++++ Excerpted data ++++

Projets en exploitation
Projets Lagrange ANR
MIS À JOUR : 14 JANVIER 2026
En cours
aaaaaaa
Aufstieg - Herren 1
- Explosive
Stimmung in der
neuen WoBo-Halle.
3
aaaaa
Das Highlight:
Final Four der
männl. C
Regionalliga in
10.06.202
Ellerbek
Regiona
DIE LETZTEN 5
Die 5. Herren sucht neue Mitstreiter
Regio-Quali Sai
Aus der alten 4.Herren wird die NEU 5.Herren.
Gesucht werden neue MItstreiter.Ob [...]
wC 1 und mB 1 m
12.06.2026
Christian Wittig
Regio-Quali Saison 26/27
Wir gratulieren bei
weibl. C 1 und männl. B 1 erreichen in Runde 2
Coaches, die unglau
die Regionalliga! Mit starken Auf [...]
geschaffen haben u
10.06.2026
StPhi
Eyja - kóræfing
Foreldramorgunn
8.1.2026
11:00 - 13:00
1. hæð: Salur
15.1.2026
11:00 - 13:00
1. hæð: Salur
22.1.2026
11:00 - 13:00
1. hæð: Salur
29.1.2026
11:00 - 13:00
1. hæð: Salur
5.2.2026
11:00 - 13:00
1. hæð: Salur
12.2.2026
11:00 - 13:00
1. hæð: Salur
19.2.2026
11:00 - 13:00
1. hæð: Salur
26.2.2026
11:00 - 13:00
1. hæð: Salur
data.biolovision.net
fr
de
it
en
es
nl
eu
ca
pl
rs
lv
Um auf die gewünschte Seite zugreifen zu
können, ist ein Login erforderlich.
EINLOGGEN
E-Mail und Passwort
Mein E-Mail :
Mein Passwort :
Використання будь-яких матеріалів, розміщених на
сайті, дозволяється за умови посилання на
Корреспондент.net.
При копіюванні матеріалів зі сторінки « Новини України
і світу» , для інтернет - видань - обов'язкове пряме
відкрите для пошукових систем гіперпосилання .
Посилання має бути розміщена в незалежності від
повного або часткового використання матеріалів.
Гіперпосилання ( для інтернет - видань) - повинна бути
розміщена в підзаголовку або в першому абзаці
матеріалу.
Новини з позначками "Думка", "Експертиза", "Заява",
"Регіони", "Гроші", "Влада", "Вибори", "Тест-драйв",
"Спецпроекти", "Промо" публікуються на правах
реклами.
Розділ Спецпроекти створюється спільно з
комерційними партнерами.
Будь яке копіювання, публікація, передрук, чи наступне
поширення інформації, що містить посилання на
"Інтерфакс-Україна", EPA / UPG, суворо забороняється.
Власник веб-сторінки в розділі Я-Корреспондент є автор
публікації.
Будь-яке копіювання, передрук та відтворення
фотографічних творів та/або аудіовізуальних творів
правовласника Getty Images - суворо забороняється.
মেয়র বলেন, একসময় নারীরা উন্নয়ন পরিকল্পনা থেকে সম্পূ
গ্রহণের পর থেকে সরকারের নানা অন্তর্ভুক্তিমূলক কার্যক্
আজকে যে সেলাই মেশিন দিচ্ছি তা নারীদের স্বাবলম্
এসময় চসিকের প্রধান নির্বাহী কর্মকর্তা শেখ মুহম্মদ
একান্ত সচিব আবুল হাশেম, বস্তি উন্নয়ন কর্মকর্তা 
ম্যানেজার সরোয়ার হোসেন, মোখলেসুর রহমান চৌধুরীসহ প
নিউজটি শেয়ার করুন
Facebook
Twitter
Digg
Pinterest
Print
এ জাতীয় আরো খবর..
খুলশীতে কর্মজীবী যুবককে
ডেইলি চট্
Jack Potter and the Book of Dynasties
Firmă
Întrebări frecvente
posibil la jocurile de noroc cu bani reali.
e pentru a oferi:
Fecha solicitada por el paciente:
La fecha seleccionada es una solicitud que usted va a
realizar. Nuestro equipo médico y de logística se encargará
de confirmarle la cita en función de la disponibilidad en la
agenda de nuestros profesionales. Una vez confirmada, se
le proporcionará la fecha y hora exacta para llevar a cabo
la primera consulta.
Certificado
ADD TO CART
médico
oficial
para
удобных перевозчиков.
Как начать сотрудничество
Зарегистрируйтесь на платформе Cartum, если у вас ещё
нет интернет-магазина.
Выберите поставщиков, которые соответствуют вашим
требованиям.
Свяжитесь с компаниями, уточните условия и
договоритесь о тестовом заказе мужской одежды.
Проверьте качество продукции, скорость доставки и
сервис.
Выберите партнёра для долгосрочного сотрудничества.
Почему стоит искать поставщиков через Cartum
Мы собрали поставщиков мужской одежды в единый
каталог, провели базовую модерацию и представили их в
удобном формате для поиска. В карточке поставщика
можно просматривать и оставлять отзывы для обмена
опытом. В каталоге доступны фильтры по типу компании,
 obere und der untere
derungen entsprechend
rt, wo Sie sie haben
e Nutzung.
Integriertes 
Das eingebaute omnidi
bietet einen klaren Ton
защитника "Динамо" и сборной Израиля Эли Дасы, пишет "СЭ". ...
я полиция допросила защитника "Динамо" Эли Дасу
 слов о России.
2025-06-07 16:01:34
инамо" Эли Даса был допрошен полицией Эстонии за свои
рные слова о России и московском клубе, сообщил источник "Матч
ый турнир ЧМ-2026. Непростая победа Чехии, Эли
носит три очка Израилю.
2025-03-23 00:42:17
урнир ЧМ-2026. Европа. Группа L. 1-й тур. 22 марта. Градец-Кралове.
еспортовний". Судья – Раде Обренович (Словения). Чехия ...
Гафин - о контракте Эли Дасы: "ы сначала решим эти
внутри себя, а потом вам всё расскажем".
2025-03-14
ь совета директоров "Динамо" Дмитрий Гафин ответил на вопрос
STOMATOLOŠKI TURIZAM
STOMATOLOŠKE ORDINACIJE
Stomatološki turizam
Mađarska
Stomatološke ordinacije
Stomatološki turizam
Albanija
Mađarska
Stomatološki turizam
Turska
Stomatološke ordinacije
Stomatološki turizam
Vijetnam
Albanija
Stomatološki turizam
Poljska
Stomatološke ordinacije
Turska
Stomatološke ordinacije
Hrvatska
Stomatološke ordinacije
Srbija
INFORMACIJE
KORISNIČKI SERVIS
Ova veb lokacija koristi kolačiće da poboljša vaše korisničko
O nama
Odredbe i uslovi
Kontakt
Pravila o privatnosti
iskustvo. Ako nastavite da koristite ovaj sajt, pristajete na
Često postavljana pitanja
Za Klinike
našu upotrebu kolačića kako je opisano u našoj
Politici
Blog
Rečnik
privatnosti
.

++++
++++ Excerpted data ++++

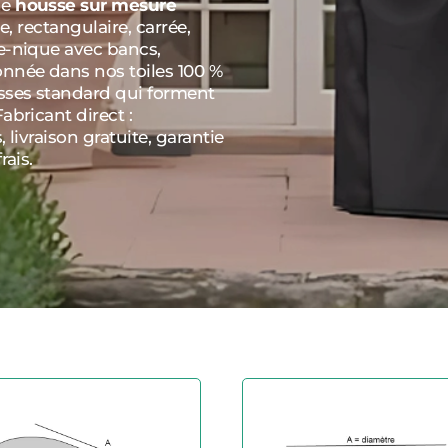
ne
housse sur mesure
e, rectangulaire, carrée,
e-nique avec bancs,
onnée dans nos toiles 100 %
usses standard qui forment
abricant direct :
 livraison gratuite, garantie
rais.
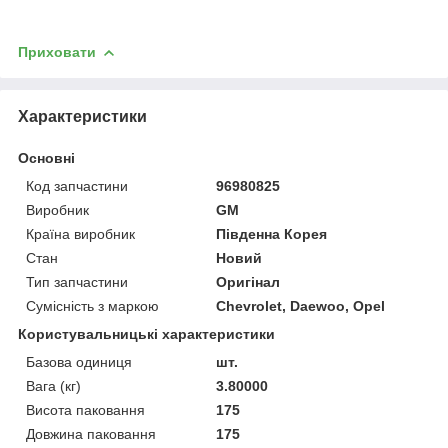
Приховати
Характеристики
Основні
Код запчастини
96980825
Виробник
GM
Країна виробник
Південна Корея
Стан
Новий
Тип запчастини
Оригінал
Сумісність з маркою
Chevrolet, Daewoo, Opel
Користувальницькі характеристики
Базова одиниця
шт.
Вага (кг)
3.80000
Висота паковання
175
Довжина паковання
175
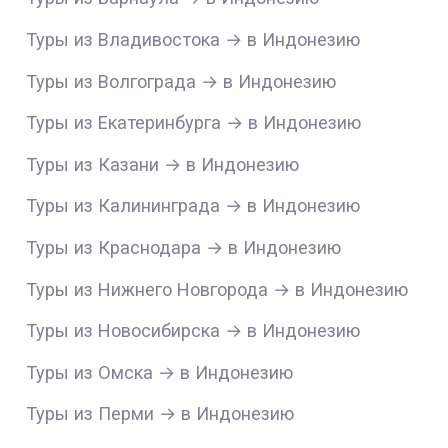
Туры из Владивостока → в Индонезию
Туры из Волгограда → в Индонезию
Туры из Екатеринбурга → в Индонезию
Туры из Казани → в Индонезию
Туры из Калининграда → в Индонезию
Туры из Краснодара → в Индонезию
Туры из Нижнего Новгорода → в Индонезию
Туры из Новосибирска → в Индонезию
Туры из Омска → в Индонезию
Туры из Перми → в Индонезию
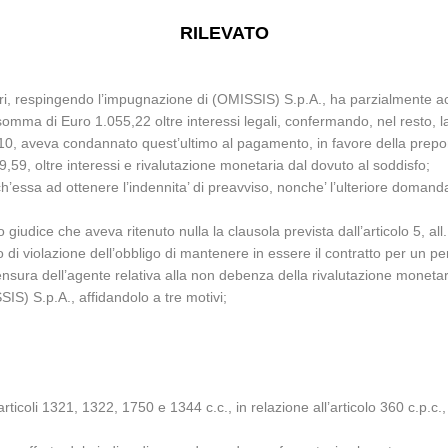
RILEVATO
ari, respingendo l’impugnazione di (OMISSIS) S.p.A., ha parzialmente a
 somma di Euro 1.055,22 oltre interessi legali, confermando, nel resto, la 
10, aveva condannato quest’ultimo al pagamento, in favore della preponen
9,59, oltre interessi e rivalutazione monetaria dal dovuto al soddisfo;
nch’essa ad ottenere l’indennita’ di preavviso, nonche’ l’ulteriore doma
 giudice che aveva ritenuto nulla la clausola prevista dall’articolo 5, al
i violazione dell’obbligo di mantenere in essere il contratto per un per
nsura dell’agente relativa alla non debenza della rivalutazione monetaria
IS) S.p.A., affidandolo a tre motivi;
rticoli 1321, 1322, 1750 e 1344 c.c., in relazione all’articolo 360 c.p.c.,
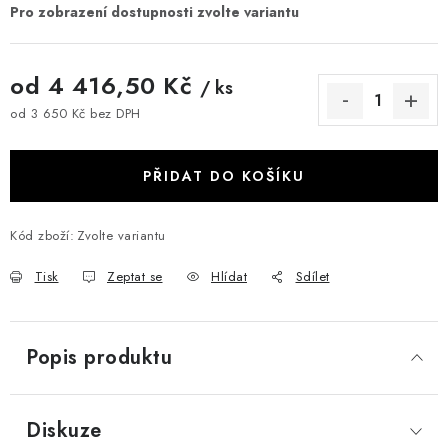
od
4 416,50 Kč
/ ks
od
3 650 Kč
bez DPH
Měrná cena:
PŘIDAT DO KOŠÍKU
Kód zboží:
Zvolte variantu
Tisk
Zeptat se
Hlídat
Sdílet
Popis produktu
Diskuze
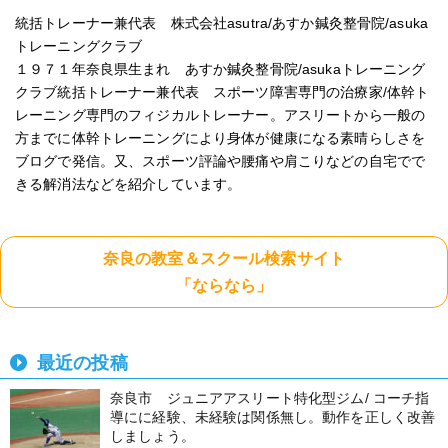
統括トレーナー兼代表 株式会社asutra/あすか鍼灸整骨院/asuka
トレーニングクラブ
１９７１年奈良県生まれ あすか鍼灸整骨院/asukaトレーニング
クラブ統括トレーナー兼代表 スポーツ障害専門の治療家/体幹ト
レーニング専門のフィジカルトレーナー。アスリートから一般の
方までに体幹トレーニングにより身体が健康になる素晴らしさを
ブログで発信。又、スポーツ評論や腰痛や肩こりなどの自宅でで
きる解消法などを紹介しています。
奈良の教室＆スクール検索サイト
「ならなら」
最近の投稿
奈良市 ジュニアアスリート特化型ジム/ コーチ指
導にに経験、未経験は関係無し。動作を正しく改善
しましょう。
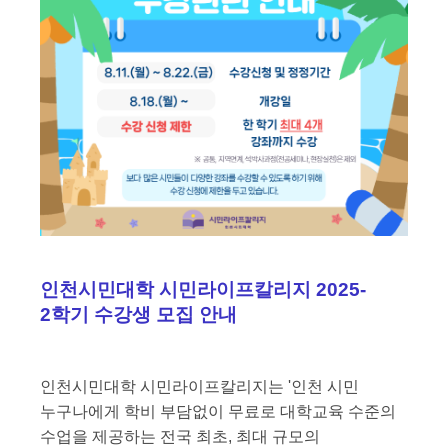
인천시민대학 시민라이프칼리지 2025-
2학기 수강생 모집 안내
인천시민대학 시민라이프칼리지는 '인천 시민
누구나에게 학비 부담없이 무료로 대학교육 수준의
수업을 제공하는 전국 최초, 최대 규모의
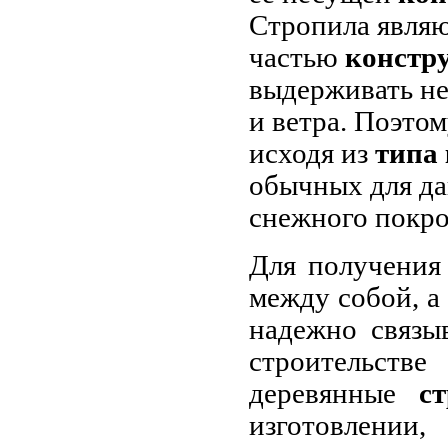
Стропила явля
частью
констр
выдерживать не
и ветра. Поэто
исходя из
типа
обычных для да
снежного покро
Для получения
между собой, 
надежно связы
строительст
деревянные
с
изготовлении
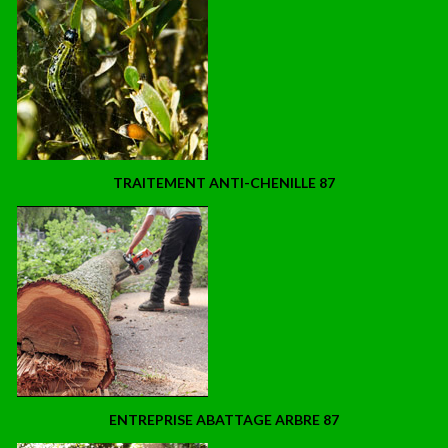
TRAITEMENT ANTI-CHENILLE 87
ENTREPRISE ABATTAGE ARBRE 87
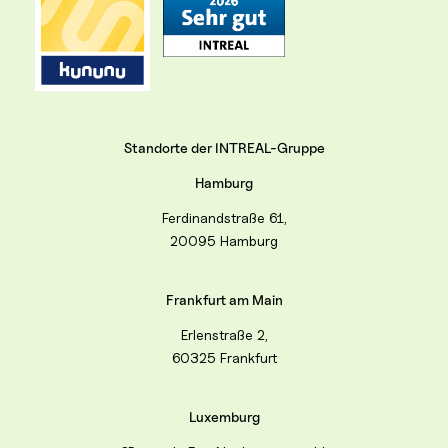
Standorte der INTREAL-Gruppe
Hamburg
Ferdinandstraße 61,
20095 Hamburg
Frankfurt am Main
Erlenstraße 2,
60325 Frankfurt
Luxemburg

++++
++++ Excerpted data ++++

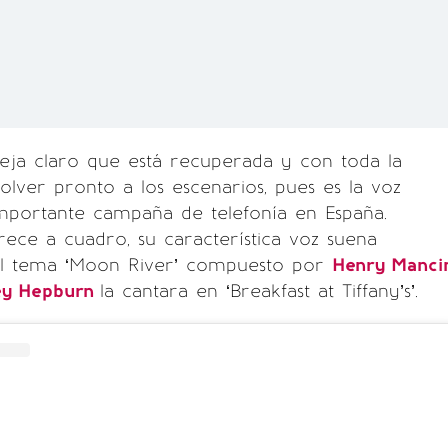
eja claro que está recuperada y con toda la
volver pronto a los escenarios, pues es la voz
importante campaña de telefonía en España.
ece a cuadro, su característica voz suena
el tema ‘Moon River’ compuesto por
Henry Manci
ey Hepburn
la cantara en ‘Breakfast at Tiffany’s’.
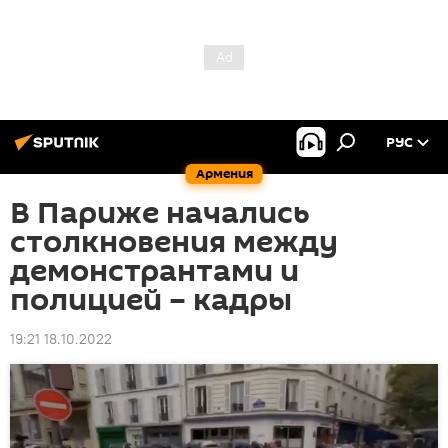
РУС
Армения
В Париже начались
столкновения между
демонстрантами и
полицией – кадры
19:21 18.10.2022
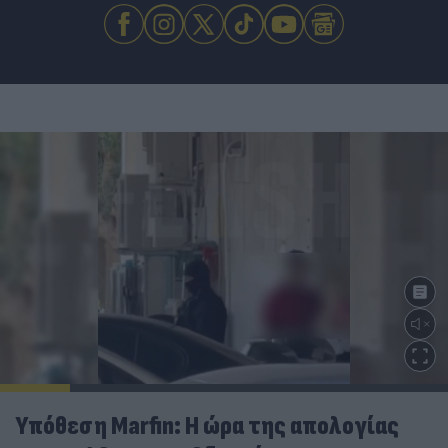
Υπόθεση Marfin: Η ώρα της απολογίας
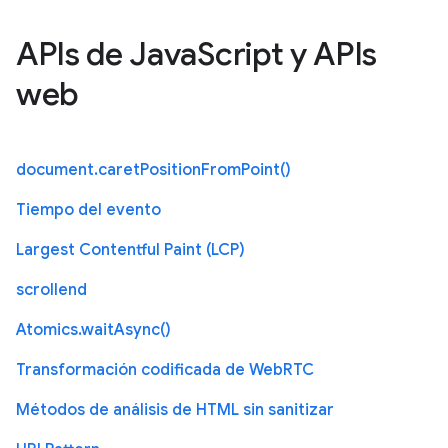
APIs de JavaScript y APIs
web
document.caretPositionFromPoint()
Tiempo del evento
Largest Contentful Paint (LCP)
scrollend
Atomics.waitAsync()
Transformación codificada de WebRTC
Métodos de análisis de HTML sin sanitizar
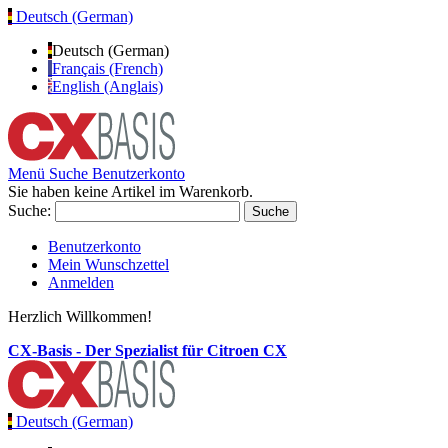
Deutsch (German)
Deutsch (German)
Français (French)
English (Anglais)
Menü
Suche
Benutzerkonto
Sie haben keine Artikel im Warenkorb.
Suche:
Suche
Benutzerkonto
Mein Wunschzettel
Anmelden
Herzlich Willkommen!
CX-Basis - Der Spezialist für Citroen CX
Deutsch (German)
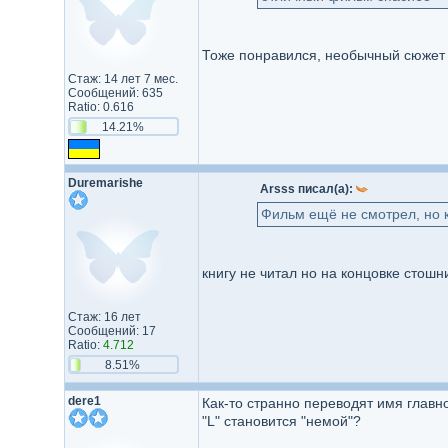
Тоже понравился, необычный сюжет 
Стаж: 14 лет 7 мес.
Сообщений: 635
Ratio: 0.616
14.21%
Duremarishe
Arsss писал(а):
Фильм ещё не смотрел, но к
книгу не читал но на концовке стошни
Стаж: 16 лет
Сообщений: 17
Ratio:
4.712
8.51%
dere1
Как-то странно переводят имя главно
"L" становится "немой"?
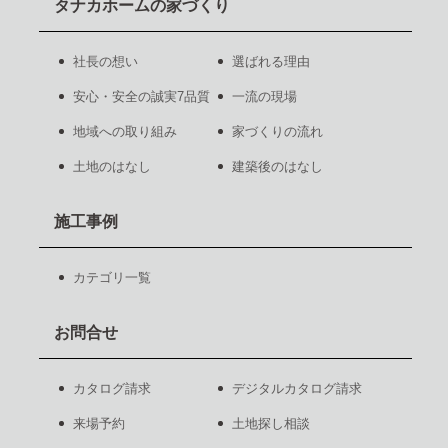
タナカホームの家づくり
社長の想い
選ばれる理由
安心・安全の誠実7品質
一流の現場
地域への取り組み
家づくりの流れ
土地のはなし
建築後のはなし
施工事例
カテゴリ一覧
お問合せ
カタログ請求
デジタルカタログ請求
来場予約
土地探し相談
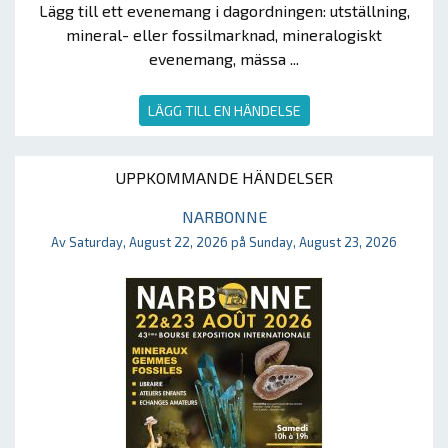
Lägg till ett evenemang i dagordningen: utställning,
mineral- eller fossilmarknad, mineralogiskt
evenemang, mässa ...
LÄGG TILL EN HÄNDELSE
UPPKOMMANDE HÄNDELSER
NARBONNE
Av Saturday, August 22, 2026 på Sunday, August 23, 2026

++++

*Assignment*
Can you reproduce, character for character, the lines from the one with "Lägg till ett" up to and including the one with "Av Saturday, August", and nothing else?

*Task answer*
Lägg till ett evenemang i dagordningen: utställning,
mineral- eller fossilmarknad, mineralogiskt
evenemang, mässa ...
LÄGG TILL EN HÄNDELSE
UPPKOMMANDE HÄNDELSER
NARBONNE
Av Saturday, August 22, 2026 på Sunday, August 23, 2026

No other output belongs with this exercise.